▶ HOW TO COMPLETE THIS TASK:
Look through the records below and say how many lines include "deux". Give only that number.

▶ THE RECORDS:
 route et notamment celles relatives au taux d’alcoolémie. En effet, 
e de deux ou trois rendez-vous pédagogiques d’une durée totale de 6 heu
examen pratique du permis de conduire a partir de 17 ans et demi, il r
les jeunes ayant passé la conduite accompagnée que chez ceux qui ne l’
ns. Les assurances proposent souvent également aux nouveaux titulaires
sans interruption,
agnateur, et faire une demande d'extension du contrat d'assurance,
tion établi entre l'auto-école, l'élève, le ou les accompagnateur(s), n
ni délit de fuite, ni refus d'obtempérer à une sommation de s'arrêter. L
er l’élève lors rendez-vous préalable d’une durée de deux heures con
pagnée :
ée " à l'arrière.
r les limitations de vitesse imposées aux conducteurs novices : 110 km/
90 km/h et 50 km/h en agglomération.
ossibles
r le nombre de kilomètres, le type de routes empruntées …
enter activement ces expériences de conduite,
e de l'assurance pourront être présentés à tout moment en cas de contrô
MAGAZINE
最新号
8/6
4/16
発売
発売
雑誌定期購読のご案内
---
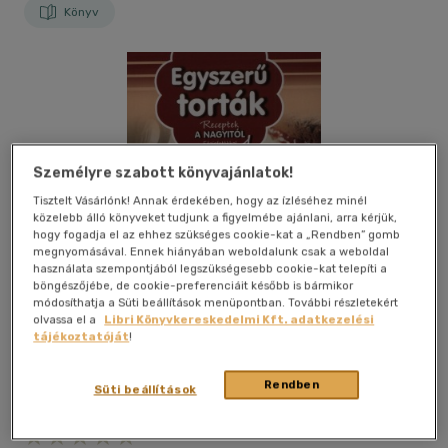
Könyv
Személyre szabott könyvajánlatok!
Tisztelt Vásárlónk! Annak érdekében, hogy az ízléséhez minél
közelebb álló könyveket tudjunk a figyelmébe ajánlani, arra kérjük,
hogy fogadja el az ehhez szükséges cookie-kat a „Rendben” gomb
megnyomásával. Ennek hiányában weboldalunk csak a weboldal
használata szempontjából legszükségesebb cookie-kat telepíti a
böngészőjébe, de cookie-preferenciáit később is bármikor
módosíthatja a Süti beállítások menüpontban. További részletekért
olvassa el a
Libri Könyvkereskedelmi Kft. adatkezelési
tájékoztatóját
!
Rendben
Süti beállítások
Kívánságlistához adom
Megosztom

▶ RESULT:
2